Through my experience with developers and open source experts, I found something very curious. In the end, all I have seen are power users. Usually the computer enthusiast is divided by developers and users, however there are so called developers, but they are really users of a language. But (at least in public) they are only users of a language, their open source expertise as far as using Linux as their developer platform doesn’t exceed to the contribution part on not just their favorite language (which will probably be done on a different language) but to other projects built on that language.
The sad reality is that open source enthusiast don’t always grab the concept of a community. Usually community becomes something that is more socially accepted as a user group, even their blogs usually focus on new libraries, technologies and modules to use. Rarely is about a project community where gyrate around a source tree, with a product that is compiled and released on a scheduled manner.
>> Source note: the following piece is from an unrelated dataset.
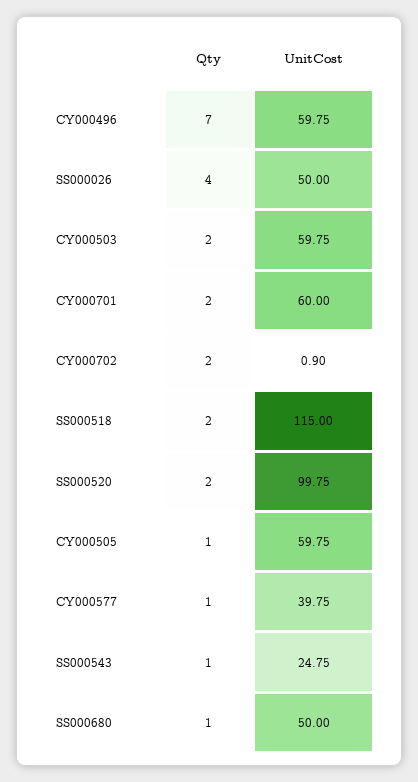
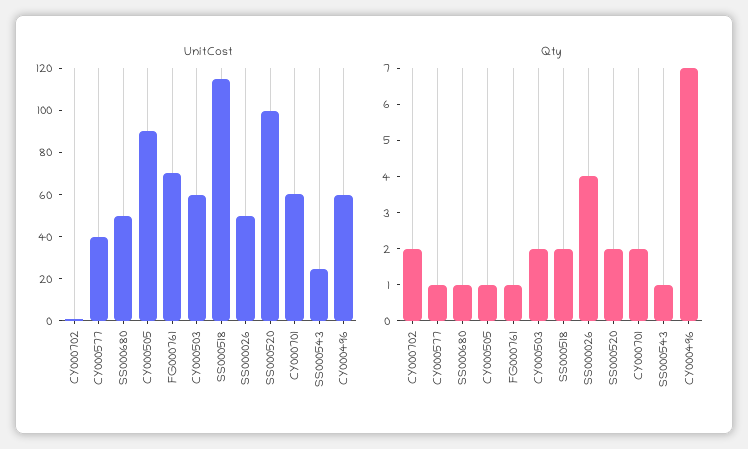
UnitCost, CY000505: 59.75 -> 90
UnitCost, FG000761: none -> 70
Qty, FG000761: none -> 1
So, for example, Big Joe who is a great FLOSS advocate and use PHP-MySQL for all it’s clients and do it on his GNU/Linux servers and wears a Ubuntu t-shirt and give advices on why everyone should use Linux. He has even gave talks about PHP development techniques, security on the language and gives the green light to trying new modules and frameworks for its development.
Yet Big Joe, however, has never imagine on even getting in touch with the people at PHP.net, has never even compiled the source code of the language, or know how to. He doesn’t even know who build what part of the language. In his head, he might even ridicule the idea of taking time off his clients to dedicate in such a task, as the language is good enough, for his needs.
When confronted, Big Joe admits that his knowledge of PHP would be useless that looking at the source tree is based on another language, C. However given his big and deep knowledge of PHP, he should be able to look elsewhere where PHP is proven to be the language of choice, a project like Drupal, which is a very popular CMS could present somewhere where he should feel more competent to work upon. The Drupal source code is in fact made out of pure PHP code, many hundred of lines of code.
Big Joe now has 2 problems, how will he be able to read all that source code? And where should he start?
Maybe Big Joe would feel Drupal is a waaaay too big of a bone to chew on. So he has other options. Sourceforge has hundred of projects of different size to contribute to. Projects like DokuWiki, or even lesser known projects that could use his help.
So Big Joe found his project where he can read up easily and contribute with his magnificent PHP skills. However there is another problem, Big Joe also doesnt know how to start. And here is where the real learning needs to happen. For all his years of apt-get install and tar -xzvf or unzip -r modules and libraries. He would now need to learn some base new technology.
First one will help him communicate with developers, and will prove to be the most used and is called mailman. This help him keep in touch with the whole team of developers, however he will also see other users as he subscribe to the commit list which automagically email him all the changes to the code.
The next piece of technology is the wiki, where most of the documentation to get started, as well as some design pointers are already documented on these places. Is important that he check its out while joining the community to avoid being outcast from acting far from the status quo.
Finally the big and more developer-like piece is the code repository where the commits and builds he do himself should be commited and approved. Big Joe will found a new family of activities including:
- QA, test new patches from others and give follow up.
- Managing branches, in git this could become an all day task if the project get busy.
- Verify bugs, evaluating bug reports and finding the issue is another big developer task.
- Building, having cyclical builds and maintaining the successful build is another task that give some sense of stability, coding bugs might raise some flags, that something somewhere is not really working.
- Documenting, as a user documentation is important, however as a developer, a good technical documentation can help people do their work more efficiently.
Big Joe found that contributing isn’t as hard as he thought initially, and now he has become someone with a say in a real free software project. Now Big Joe will dedicate some time to encourage people to step into this level of contribution, and maybe he could get his USER group into a real developer group and do cool stuff like a bug hunt, or a development spring.
Big Joe is very well networked withing the community and can now have some real hold on not just promoting FLOSS but actually being part of producing floss.